(The problem): Could you repeat every line of the records below verbatim, without changing, adding, or leaving out anything?

[Records from a data source]
========================================
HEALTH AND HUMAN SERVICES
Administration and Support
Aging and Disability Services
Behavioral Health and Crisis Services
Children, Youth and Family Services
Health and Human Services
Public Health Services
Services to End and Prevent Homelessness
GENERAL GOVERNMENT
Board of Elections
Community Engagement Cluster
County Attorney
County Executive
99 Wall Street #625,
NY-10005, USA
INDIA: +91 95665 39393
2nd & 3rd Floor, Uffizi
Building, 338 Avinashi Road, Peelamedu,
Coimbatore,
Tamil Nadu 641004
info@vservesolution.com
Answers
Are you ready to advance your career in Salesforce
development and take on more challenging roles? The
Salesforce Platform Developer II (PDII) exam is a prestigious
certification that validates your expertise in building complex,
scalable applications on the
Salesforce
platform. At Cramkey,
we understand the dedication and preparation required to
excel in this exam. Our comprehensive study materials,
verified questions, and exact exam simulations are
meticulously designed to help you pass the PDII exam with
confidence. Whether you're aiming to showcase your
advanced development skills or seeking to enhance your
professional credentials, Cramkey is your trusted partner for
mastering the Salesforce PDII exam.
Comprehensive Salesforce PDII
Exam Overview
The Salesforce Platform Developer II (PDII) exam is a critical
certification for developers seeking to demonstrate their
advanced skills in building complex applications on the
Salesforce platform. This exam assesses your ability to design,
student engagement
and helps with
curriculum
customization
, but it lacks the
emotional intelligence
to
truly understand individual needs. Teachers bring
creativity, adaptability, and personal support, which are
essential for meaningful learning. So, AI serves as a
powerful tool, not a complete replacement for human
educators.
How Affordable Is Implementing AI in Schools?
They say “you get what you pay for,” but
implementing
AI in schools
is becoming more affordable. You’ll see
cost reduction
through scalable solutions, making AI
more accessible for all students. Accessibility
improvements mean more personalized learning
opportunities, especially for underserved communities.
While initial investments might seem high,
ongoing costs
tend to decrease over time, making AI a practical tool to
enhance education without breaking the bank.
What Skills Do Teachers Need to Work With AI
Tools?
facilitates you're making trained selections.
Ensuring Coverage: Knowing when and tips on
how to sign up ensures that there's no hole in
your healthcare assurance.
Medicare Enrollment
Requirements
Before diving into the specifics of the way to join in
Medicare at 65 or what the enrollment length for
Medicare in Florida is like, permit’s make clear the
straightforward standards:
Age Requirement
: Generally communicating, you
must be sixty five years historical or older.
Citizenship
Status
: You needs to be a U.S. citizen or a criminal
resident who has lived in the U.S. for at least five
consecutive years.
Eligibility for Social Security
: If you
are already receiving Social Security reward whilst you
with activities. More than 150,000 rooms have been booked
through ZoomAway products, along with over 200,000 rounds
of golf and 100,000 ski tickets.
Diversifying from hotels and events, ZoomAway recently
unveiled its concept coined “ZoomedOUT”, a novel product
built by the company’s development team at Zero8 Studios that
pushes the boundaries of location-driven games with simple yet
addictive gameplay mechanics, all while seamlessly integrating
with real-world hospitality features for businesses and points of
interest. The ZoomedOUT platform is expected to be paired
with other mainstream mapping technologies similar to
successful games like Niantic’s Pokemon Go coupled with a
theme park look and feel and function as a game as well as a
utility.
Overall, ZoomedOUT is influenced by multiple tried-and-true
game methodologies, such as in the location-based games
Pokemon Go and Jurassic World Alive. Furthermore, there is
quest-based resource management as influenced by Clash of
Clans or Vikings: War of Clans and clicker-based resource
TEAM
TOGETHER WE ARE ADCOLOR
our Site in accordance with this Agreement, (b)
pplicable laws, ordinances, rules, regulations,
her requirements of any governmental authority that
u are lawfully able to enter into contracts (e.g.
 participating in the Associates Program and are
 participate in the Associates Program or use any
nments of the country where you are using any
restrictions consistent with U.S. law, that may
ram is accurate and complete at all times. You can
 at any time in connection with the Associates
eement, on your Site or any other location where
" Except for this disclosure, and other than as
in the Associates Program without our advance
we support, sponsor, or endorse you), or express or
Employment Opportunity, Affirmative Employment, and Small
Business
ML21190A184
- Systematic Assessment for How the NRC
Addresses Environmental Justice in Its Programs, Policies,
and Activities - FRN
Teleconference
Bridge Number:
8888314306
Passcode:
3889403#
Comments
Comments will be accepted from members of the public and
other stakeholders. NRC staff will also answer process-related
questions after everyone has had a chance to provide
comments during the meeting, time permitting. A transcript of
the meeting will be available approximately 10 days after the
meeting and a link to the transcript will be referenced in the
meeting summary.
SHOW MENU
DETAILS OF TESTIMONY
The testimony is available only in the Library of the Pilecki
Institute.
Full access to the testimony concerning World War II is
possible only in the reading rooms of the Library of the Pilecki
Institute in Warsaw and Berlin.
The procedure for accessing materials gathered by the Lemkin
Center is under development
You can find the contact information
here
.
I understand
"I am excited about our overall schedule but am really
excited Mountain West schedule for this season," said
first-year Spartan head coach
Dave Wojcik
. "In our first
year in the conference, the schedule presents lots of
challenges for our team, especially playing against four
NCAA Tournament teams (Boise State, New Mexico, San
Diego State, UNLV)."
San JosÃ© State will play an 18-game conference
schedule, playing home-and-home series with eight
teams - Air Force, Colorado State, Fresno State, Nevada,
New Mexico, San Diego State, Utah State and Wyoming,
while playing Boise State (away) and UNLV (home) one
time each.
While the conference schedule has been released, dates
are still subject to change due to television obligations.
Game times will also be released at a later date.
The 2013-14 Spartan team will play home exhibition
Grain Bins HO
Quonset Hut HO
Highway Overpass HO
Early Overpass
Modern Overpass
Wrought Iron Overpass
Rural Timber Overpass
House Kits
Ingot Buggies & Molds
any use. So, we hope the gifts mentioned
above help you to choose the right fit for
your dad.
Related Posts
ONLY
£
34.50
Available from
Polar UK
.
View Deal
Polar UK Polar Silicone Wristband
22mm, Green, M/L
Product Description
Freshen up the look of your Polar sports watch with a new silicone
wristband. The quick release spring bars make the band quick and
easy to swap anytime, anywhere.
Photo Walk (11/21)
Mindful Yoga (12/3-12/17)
========================================
(Answer):
HEALTH AND HUMAN SERVICES
Administration and Support
Aging and Disability Services
Behavioral Health and Crisis Services
Children, Youth and Family Services
Health and Human Services
Public Health Services
Services to End and Prevent Homelessness
GENERAL GOVERNMENT
Board of Elections
Community Engagement Cluster
County Attorney
County Executive
99 Wall Street #625,
NY-10005, USA
INDIA: +91 95665 39393
2nd & 3rd Floor, Uffizi
Building, 338 Avinashi Road, Peelamedu,
Coimbatore,
Tamil Nadu 641004
info@vservesolution.com
Answers
Are you ready to advance your career in Salesforce
development and take on more challenging roles? The
Salesforce Platform Developer II (PDII) exam is a prestigious
certification that validates your expertise in building complex,
scalable applications on the
Salesforce
platform. At Cramkey,
we understand the dedication and preparation required to
excel in this exam. Our comprehensive study materials,
verified questions, and exact exam simulations are
meticulously designed to help you pass the PDII exam with
confidence. Whether you're aiming to showcase your
advanced development skills or seeking to enhance your
professional credentials, Cramkey is your trusted partner for
mastering the Salesforce PDII exam.
Comprehensive Salesforce PDII
Exam Overview
The Salesforce Platform Developer II (PDII) exam is a critical
certification for developers seeking to demonstrate their
advanced skills in building complex applications on the
Salesforce platform. This exam assesses your ability to design,
student engagement
and helps with
curriculum
customization
, but it lacks the
emotional intelligence
to
truly understand individual needs. Teachers bring
creativity, adaptability, and personal support, which are
essential for meaningful learning. So, AI serves as a
powerful tool, not a complete replacement for human
educators.
How Affordable Is Implementing AI in Schools?
They say “you get what you pay for,” but
implementing
AI in schools
is becoming more affordable. You’ll see
cost reduction
through scalable solutions, making AI
more accessible for all students. Accessibility
improvements mean more personalized learning
opportunities, especially for underserved communities.
While initial investments might seem high,
ongoing costs
tend to decrease over time, making AI a practical tool to
enhance education without breaking the bank.
What Skills Do Teachers Need to Work With AI
Tools?
facilitates you're making trained selections.
Ensuring Coverage: Knowing when and tips on
how to sign up ensures that there's no hole in
your healthcare assurance.
Medicare Enrollment
Requirements
Before diving into the specifics of the way to join in
Medicare at 65 or what the enrollment length for
Medicare in Florida is like, permit’s make clear the
straightforward standards:
Age Requirement
: Generally communicating, you
must be sixty five years historical or older.
Citizenship
Status
: You needs to be a U.S. citizen or a criminal
resident who has lived in the U.S. for at least five
consecutive years.
Eligibility for Social Security
: If you
are already receiving Social Security reward whilst you
with activities. More than 150,000 rooms have been booked
through ZoomAway products, along with over 200,000 rounds
of golf and 100,000 ski tickets.
Diversifying from hotels and events, ZoomAway recently
unveiled its concept coined “ZoomedOUT”, a novel product
built by the company’s development team at Zero8 Studios that
pushes the boundaries of location-driven games with simple yet
addictive gameplay mechanics, all while seamlessly integrating
with real-world hospitality features for businesses and points of
interest. The ZoomedOUT platform is expected to be paired
with other mainstream mapping technologies similar to
successful games like Niantic’s Pokemon Go coupled with a
theme park look and feel and function as a game as well as a
utility.
Overall, ZoomedOUT is influenced by multiple tried-and-true
game methodologies, such as in the location-based games
Pokemon Go and Jurassic World Alive. Furthermore, there is
quest-based resource management as influenced by Clash of
Clans or Vikings: War of Clans and clicker-based resource
TEAM
TOGETHER WE ARE ADCOLOR
our Site in accordance with this Agreement, (b)
pplicable laws, ordinances, rules, regulations,
her requirements of any governmental authority that
u are lawfully able to enter into contracts (e.g.
 participating in the Associates Program and are
 participate in the Associates Program or use any
nments of the country where you are using any
restrictions consistent with U.S. law, that may
ram is accurate and complete at all times. You can
 at any time in connection with the Associates
eement, on your Site or any other location where
" Except for this disclosure, and other than as
in the Associates Program without our advance
we support, sponsor, or endorse you), or express or
Employment Opportunity, Affirmative Employment, and Small
Business
ML21190A184
- Systematic Assessment for How the NRC
Addresses Environmental Justice in Its Programs, Policies,
and Activities - FRN
Teleconference
Bridge Number:
8888314306
Passcode:
3889403#
Comments
Comments will be accepted from members of the public and
other stakeholders. NRC staff will also answer process-related
questions after everyone has had a chance to provide
comments during the meeting, time permitting. A transcript of
the meeting will be available approximately 10 days after the
meeting and a link to the transcript will be referenced in the
meeting summary.
SHOW MENU
DETAILS OF TESTIMONY
The testimony is available only in the Library of the Pilecki
Institute.
Full access to the testimony concerning World War II is
possible only in the reading rooms of the Library of the Pilecki
Institute in Warsaw and Berlin.
The procedure for accessing materials gathered by the Lemkin
Center is under development
You can find the contact information
here
.
I understand
"I am excited about our overall schedule but am really
excited Mountain West schedule for this season," said
first-year Spartan head coach
Dave Wojcik
. "In our first
year in the conference, the schedule presents lots of
challenges for our team, especially playing against four
NCAA Tournament teams (Boise State, New Mexico, San
Diego State, UNLV)."
San JosÃ© State will play an 18-game conference
schedule, playing home-and-home series with eight
teams - Air Force, Colorado State, Fresno State, Nevada,
New Mexico, San Diego State, Utah State and Wyoming,
while playing Boise State (away) and UNLV (home) one
time each.
While the conference schedule has been released, dates
are still subject to change due to television obligations.
Game times will also be released at a later date.
The 2013-14 Spartan team will play home exhibition
Grain Bins HO
Quonset Hut HO
Highway Overpass HO
Early Overpass
Modern Overpass
Wrought Iron Overpass
Rural Timber Overpass
House Kits
Ingot Buggies & Molds
any use. So, we hope the gifts mentioned
above help you to choose the right fit for
your dad.
Related Posts
ONLY
£
34.50
Available from
Polar UK
.
View Deal
Polar UK Polar Silicone Wristband
22mm, Green, M/L
Product Description
Freshen up the look of your Polar sports watch with a new silicone
wristband. The quick release spring bars make the band quick and
easy to swap anytime, anywhere.
Photo Walk (11/21)
Mindful Yoga (12/3-12/17)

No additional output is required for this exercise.